» **What the task requires**
Start at the top of the records and, please, print each line exactly through the line that contains "Document page, 1500x1125 pixels.", leaving out all pictures.

» **Page layout parsing data**
□ □ □ □ □ □ □

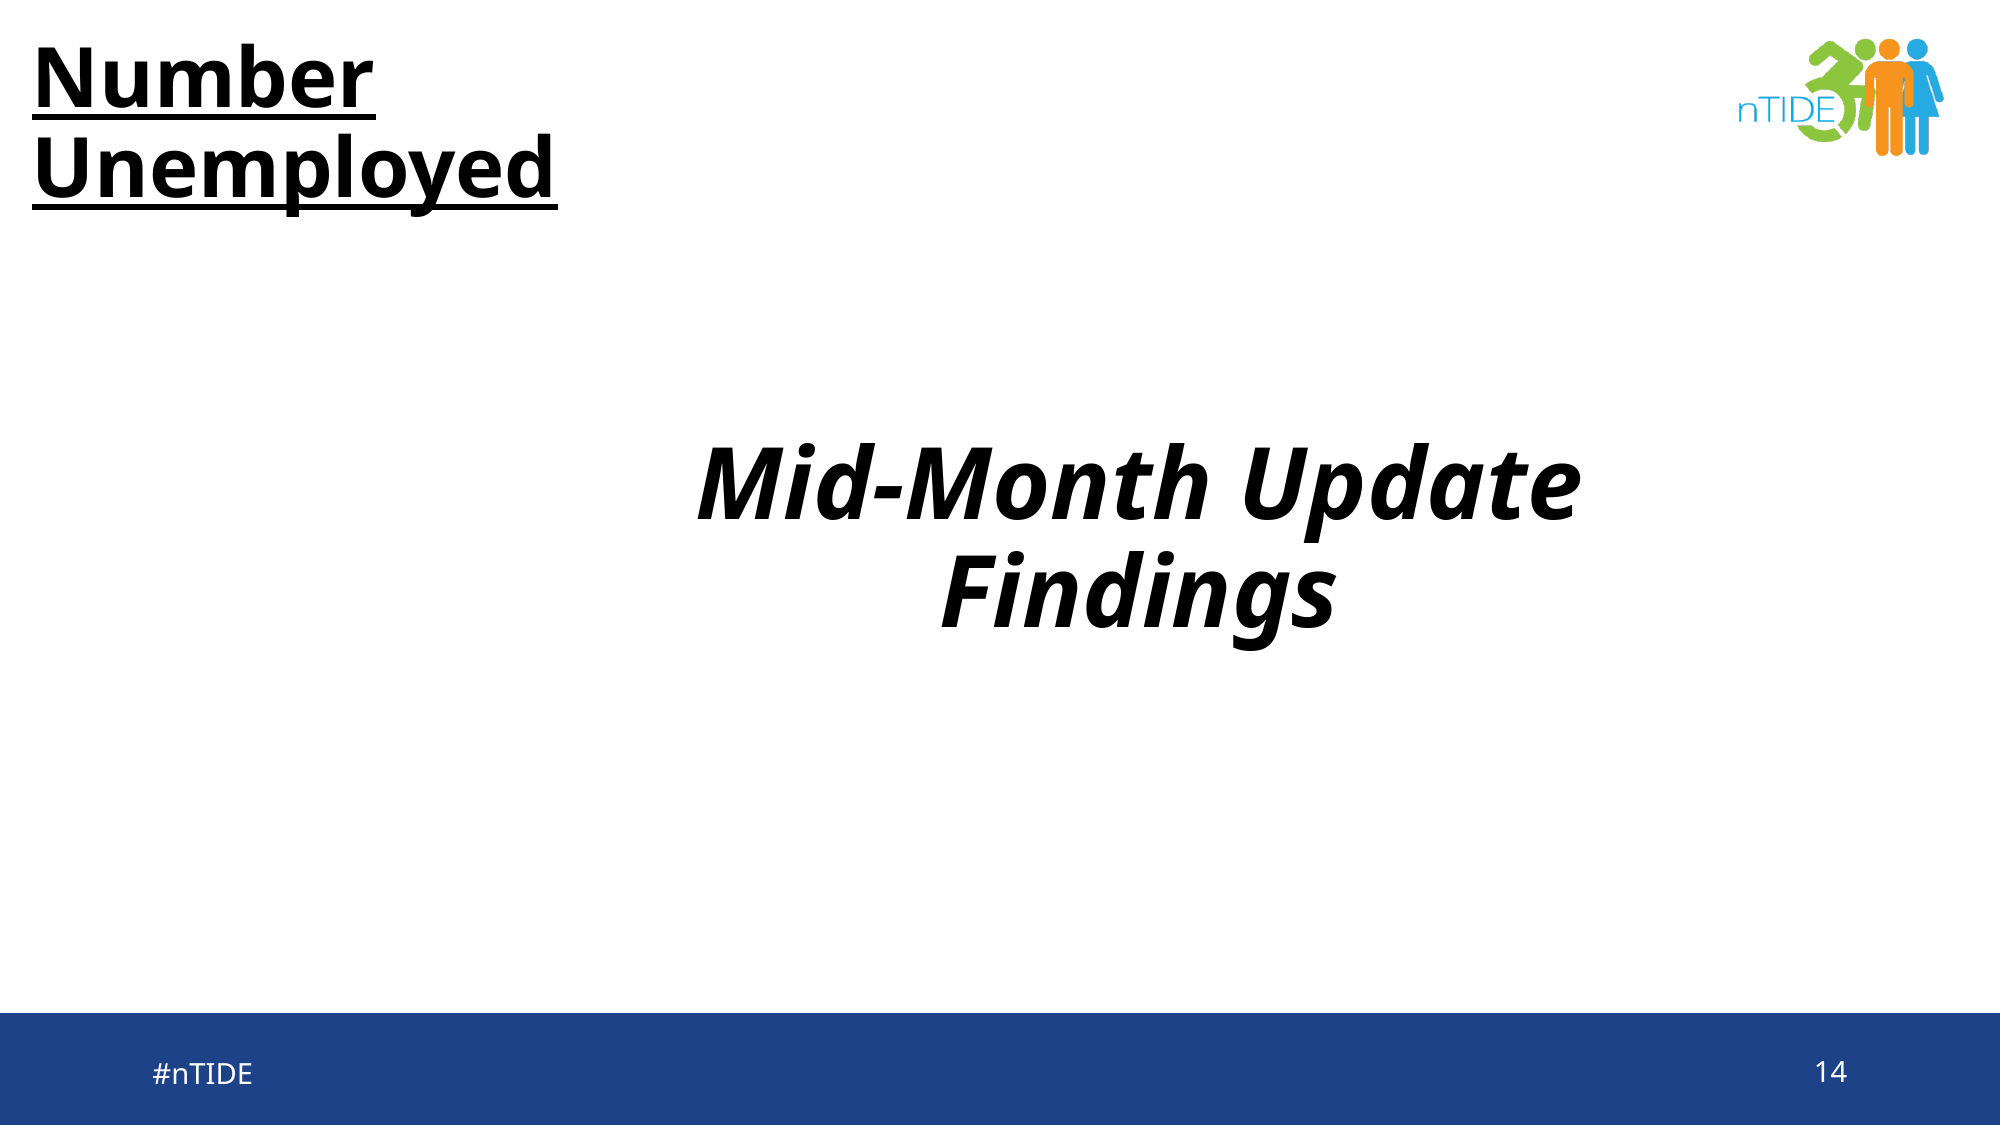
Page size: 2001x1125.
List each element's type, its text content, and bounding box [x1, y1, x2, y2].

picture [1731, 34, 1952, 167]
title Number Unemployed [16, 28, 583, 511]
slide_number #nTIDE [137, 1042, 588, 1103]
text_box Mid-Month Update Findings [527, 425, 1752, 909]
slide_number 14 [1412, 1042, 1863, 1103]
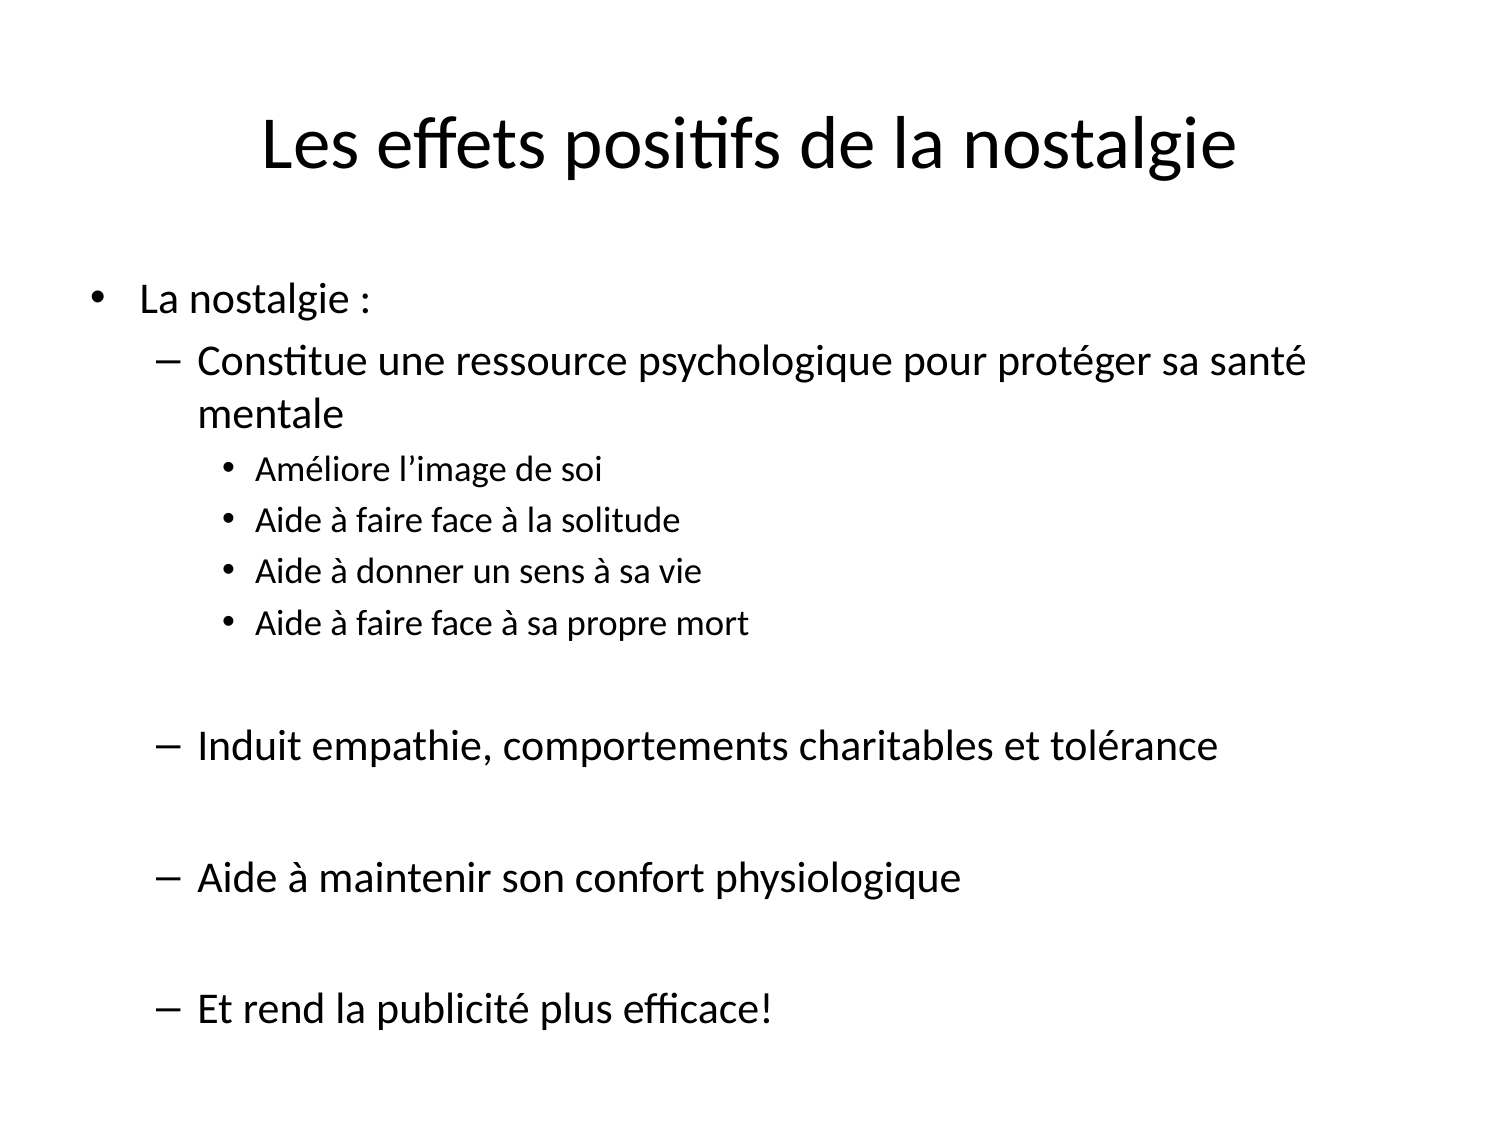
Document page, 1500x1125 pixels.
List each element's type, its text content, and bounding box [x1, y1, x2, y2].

□ □ □ □ □ □ □

» **Answer for this exercise**
Page size: 2001x1125.
List each element's type, its text content, and bounding box [x1, y1, x2, y2].

picture [1731, 34, 1952, 167]
title Number Unemployed [16, 28, 583, 511]
slide_number #nTIDE [137, 1042, 588, 1103]
text_box Mid-Month Update Findings [527, 425, 1752, 909]
slide_number 14 [1412, 1042, 1863, 1103]
Document page, 1500x1125 pixels.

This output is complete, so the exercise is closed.